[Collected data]
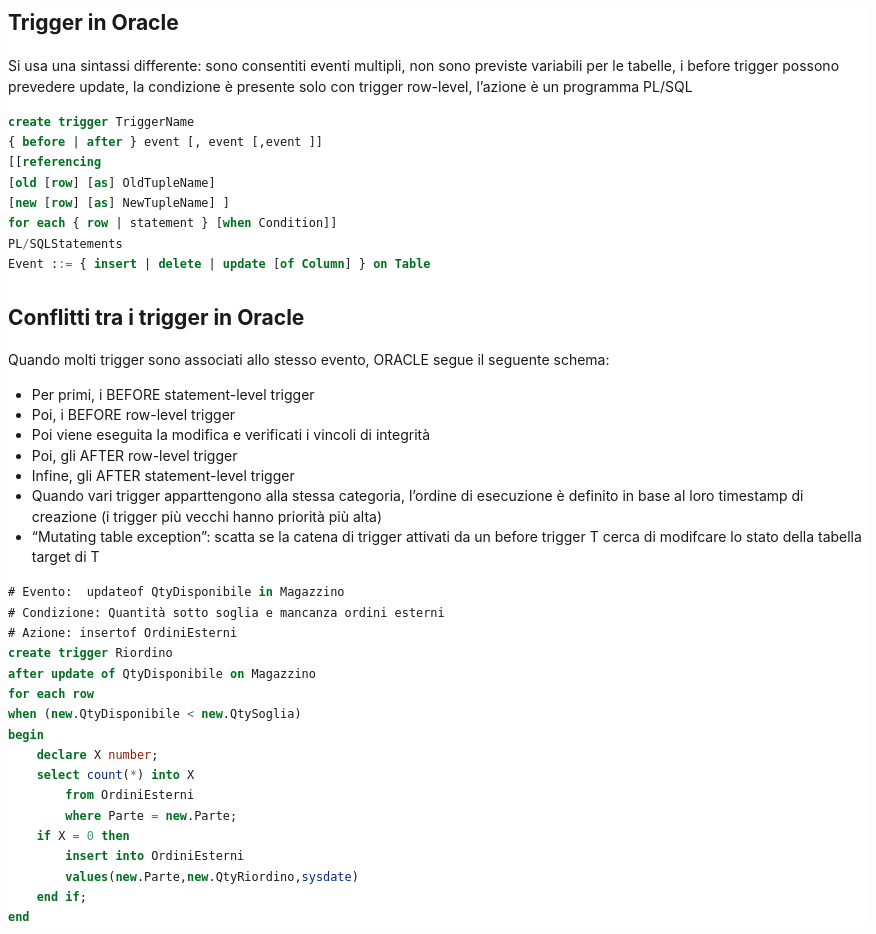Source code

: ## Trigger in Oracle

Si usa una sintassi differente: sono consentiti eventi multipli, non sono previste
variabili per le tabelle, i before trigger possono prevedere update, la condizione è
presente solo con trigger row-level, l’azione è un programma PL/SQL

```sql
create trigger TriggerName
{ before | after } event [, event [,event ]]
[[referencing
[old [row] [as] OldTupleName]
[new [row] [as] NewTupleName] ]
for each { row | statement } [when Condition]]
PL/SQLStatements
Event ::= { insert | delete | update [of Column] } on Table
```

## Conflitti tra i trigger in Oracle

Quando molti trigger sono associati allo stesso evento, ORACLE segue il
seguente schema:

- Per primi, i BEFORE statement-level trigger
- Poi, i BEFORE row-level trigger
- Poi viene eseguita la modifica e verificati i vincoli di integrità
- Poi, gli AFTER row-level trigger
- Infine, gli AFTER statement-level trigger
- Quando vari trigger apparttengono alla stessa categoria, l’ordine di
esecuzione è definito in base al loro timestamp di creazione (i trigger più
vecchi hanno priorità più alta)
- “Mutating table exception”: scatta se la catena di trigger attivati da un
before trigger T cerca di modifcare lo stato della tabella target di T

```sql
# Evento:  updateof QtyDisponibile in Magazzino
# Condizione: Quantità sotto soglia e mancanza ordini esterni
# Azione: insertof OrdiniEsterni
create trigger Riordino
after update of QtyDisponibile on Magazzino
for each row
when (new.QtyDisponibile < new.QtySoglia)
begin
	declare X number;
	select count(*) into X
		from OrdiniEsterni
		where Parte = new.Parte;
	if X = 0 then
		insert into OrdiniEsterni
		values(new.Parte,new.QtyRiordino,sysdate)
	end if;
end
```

**Problem statement:** Working down from the line that contains "- Poi viene", retype each line exactly through the last line of the data, and give nothing else.

**Solved exercise:**
- Poi viene eseguita la modifica e verificati i vincoli di integrità
- Poi, gli AFTER row-level trigger
- Infine, gli AFTER statement-level trigger
- Quando vari trigger apparttengono alla stessa categoria, l’ordine di
esecuzione è definito in base al loro timestamp di creazione (i trigger più
vecchi hanno priorità più alta)
- “Mutating table exception”: scatta se la catena di trigger attivati da un
before trigger T cerca di modifcare lo stato della tabella target di T

```sql
# Evento:  updateof QtyDisponibile in Magazzino
# Condizione: Quantità sotto soglia e mancanza ordini esterni
# Azione: insertof OrdiniEsterni
create trigger Riordino
after update of QtyDisponibile on Magazzino
for each row
when (new.QtyDisponibile < new.QtySoglia)
begin
	declare X number;
	select count(*) into X
		from OrdiniEsterni
		where Parte = new.Parte;
	if X = 0 then
		insert into OrdiniEsterni
		values(new.Parte,new.QtyRiordino,sysdate)
	end if;
end
```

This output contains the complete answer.